Hiroshige’s Yui (19C ukiyoe or woodblock print). Note the three travellers top left ascending Satta Pass. The two customers, presumably travellers from the big city of Edo (now called Tokyo, with a population of 1 million during the Edo Period, 17C~mid 19C) stand in awe of the stunning vista across Suruga Bay (Japan’s deepest bay) to Mt Fuji (Japan’s highest mountain). Their retained guide and luggage carrier over the steep Satta Pass, presumably a local, is however not interested in the view and leans into his work. “Ah, Fuji, seen it a million times”. Travel the 21C equivalent Tokaido Shinkansen at 280km per hour along this same stretch and you will see many locals pull the blinds down to focus on their smartphones. “Ah, Fuji, seen it a million times”. Hiroshige captures the irony that worldwide, we overlook stunning beauty under our noses because of familiarity.
Shizuoka City’s Tokaido Hiroshige Museum explains the process of printing ukiyoe and also has some interesting vidoes and displays pointing out some of the ironies and secret messages hidden in many of Hiroshige’s works. The Museum’s main display of original Hiroshige works changes several times a year to suit specific themes.
+===+
Exercise details -> Translate this sentence from the passage on Hiroshige's print of Yui into French: "The Museum’s main display of original Hiroshige works changes several times a year to suit specific themes." The records come from a separate source unrelated to this text.
+===+
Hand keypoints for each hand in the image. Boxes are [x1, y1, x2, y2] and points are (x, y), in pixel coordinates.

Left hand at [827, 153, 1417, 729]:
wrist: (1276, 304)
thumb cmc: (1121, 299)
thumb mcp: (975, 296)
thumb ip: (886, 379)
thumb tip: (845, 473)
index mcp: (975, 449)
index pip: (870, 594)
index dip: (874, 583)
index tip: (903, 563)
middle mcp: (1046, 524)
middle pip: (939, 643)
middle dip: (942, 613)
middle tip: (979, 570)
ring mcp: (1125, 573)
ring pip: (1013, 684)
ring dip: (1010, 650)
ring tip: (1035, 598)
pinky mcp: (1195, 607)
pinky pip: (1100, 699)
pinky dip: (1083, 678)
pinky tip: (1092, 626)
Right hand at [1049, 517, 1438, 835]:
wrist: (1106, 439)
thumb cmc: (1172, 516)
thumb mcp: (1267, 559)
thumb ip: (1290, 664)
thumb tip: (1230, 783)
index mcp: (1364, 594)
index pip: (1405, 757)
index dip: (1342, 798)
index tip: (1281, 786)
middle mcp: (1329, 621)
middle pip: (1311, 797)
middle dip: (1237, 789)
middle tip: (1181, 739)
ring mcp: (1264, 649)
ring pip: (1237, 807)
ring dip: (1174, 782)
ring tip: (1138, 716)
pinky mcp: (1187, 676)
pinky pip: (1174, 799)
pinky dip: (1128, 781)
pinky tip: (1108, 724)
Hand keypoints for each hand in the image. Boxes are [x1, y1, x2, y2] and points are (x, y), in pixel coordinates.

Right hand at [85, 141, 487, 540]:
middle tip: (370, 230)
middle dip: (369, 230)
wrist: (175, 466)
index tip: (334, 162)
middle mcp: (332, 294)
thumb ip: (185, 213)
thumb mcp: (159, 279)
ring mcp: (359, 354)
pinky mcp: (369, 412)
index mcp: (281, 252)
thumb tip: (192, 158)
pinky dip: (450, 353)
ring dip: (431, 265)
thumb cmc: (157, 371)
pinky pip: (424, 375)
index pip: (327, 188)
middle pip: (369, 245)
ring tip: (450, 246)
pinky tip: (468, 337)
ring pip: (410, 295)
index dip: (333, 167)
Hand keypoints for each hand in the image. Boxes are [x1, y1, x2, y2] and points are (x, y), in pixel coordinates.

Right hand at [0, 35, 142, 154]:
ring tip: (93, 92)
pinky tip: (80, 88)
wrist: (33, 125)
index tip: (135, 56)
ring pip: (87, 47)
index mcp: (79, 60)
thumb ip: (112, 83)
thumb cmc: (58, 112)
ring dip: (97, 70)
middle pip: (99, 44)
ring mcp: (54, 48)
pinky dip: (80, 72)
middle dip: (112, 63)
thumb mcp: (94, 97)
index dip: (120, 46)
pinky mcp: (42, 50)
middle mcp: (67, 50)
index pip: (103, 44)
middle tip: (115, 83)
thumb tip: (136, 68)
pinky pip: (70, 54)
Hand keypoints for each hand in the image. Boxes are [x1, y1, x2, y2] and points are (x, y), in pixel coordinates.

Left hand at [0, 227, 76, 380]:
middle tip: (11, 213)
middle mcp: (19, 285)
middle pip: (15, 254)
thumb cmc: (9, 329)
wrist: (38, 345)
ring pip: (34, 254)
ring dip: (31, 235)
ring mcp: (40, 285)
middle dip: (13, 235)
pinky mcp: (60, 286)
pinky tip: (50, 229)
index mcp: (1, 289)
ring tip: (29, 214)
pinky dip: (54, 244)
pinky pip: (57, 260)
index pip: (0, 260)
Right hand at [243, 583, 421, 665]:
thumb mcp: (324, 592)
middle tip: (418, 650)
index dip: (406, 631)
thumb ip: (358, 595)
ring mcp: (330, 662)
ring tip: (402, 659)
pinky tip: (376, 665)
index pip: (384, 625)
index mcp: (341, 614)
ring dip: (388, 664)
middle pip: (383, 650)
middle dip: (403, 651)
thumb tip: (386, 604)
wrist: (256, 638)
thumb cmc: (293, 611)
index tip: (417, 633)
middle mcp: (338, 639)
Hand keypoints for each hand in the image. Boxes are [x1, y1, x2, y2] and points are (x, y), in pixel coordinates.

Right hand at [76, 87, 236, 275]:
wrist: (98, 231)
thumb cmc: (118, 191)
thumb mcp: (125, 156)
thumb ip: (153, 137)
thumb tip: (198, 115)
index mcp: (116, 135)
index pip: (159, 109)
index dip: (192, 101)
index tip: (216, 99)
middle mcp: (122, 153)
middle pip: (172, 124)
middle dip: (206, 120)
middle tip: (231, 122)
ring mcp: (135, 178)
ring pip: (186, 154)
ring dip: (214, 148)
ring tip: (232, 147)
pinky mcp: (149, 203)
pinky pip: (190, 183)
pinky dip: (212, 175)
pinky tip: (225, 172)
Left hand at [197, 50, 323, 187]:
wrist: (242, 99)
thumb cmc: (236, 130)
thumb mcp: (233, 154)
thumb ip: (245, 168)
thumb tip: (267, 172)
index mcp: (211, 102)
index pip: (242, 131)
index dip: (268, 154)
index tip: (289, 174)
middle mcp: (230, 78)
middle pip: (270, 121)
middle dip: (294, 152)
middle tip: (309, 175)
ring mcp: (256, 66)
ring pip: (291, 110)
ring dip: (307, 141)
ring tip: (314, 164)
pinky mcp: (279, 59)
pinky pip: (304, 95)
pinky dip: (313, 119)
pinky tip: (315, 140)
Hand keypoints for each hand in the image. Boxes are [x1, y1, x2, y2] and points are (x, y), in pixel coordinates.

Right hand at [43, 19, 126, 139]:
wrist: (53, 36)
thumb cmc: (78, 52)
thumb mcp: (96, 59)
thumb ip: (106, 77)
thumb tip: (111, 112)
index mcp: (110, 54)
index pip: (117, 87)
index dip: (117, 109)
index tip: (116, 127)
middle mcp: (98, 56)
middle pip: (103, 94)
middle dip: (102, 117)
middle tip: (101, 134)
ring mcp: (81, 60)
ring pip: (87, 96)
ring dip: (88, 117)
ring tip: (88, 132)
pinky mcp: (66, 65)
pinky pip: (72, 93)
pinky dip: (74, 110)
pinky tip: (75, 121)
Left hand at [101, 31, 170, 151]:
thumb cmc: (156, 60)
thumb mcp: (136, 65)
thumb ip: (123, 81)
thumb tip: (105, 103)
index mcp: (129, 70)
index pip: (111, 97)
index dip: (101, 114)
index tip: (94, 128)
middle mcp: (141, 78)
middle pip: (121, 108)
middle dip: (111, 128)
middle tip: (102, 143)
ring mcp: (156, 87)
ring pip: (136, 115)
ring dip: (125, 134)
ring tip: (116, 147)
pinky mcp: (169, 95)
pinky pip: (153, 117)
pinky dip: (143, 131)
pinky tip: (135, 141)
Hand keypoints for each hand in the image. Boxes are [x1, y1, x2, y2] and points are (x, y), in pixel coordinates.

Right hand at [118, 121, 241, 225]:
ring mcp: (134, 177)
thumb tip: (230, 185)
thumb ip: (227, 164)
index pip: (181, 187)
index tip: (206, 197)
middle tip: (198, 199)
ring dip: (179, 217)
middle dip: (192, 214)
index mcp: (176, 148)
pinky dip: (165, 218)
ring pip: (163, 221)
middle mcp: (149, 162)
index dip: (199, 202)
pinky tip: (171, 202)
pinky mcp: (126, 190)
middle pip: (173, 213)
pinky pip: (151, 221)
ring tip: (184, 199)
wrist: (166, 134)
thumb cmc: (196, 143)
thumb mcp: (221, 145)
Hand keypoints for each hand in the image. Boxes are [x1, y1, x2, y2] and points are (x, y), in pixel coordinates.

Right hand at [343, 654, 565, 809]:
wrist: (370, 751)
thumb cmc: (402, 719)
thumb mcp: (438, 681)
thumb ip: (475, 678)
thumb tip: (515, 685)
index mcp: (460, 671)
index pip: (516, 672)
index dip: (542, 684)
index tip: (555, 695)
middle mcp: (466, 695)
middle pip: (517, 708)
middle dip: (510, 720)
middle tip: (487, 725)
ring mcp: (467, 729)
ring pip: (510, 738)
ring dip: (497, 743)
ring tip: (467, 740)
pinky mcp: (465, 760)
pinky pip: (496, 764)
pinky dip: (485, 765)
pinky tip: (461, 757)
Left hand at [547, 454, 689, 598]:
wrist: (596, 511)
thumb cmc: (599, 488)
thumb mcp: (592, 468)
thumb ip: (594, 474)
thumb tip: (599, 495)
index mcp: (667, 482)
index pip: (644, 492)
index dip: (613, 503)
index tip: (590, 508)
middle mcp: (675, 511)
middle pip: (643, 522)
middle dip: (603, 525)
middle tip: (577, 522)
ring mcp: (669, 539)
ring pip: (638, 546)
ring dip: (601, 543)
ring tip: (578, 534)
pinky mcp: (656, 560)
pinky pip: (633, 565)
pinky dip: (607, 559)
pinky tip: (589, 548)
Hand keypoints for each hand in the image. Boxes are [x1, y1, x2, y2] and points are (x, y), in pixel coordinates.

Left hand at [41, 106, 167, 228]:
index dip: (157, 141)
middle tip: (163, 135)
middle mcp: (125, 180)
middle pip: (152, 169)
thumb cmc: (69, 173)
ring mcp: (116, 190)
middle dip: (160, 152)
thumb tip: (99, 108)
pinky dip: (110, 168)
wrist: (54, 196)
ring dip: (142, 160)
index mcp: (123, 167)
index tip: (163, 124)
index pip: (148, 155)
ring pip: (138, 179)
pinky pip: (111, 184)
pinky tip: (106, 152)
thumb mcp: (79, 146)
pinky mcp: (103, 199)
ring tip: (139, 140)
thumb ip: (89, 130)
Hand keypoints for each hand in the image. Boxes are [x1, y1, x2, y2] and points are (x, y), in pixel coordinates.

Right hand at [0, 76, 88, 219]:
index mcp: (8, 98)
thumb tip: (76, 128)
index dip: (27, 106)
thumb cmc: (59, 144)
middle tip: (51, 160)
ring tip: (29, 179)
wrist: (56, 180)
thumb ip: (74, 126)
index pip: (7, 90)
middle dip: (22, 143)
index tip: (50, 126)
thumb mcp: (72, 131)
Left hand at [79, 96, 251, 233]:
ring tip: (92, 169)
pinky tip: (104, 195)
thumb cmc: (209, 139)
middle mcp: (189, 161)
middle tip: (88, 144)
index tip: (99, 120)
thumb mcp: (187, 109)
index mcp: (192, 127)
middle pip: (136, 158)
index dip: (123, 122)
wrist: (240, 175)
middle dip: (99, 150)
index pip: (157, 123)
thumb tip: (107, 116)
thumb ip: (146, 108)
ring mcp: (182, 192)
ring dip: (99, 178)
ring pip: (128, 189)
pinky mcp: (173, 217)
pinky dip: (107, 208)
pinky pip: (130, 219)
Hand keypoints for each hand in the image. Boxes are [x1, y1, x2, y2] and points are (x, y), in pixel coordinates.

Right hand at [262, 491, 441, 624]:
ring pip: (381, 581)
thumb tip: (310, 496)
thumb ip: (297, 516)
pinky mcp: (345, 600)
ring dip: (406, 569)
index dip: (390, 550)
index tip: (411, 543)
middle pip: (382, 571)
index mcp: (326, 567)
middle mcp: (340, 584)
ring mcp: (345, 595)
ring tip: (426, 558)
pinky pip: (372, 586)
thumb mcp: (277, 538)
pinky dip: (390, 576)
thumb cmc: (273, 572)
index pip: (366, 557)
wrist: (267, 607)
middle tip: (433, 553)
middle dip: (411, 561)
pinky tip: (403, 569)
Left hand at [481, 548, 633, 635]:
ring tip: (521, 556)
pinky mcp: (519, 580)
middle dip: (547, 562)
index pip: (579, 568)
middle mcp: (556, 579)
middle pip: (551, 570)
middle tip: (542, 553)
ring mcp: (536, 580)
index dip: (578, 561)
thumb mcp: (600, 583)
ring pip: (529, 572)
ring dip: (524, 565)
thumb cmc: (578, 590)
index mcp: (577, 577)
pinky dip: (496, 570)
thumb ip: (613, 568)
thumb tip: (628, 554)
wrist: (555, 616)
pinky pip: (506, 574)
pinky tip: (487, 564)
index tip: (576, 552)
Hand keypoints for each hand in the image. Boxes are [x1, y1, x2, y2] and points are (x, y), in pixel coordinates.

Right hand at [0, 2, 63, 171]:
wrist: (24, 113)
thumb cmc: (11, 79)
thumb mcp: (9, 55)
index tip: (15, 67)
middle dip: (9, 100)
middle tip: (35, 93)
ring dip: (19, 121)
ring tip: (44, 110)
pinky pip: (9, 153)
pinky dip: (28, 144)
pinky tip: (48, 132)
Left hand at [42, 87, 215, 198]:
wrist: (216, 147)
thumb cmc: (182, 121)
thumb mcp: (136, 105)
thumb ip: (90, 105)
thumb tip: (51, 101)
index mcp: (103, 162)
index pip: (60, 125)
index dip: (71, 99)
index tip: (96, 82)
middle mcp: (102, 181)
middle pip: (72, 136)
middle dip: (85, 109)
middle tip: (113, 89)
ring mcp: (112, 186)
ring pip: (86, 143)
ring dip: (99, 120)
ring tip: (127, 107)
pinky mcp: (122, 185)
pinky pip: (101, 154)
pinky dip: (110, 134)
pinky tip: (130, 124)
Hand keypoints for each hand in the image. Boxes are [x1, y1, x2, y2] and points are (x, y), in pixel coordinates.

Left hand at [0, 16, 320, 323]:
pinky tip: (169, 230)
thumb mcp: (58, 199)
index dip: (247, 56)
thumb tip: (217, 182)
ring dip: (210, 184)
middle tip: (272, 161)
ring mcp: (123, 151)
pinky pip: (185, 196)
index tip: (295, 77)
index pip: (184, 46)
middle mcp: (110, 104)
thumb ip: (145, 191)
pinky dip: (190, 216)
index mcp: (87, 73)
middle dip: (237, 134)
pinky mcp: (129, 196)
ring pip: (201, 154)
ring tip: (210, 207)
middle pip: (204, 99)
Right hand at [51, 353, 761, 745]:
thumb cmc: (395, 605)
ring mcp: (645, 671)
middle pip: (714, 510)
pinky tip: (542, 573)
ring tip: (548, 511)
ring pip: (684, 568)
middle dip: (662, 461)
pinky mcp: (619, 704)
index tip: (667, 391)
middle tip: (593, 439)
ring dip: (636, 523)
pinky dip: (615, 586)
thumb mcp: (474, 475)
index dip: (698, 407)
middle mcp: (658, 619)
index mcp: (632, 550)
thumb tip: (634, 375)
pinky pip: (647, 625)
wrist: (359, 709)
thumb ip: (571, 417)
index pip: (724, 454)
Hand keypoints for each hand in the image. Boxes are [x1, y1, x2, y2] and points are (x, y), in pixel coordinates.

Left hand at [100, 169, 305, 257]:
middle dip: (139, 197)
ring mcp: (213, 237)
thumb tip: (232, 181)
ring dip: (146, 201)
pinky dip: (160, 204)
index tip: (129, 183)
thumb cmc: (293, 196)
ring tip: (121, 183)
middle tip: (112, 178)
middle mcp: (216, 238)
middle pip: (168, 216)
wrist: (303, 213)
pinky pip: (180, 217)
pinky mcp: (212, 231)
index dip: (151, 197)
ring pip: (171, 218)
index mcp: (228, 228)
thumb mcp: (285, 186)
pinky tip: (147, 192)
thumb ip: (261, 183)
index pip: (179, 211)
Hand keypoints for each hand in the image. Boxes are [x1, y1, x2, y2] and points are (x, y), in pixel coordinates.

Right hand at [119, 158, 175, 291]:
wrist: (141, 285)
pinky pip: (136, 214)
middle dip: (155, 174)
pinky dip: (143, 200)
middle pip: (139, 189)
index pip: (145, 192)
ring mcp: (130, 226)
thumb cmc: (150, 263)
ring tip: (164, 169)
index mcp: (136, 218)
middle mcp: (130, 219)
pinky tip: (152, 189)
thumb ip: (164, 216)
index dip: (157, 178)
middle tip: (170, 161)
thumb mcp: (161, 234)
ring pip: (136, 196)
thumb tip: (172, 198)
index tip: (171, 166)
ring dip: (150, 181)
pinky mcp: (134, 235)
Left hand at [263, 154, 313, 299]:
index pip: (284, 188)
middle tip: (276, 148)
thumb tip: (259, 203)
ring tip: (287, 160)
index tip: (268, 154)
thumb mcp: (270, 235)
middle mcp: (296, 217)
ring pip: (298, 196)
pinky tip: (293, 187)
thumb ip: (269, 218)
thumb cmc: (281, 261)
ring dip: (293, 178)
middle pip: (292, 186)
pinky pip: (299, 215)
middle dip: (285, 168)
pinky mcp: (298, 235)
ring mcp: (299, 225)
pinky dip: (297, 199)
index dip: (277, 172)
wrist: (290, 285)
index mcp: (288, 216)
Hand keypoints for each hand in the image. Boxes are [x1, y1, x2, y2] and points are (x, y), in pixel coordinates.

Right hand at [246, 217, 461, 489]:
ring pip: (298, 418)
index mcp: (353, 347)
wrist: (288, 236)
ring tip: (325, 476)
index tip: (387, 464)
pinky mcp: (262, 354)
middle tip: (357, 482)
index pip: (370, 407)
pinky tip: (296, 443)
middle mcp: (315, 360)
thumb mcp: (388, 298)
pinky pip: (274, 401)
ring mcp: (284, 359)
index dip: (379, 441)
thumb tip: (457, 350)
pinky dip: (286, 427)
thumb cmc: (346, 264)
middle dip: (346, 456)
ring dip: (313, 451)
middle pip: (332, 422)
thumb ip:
+===+
Solved exercise -> La principale exposition d’œuvres originales de Hiroshige du Musée change plusieurs fois par an en fonction de thèmes précis.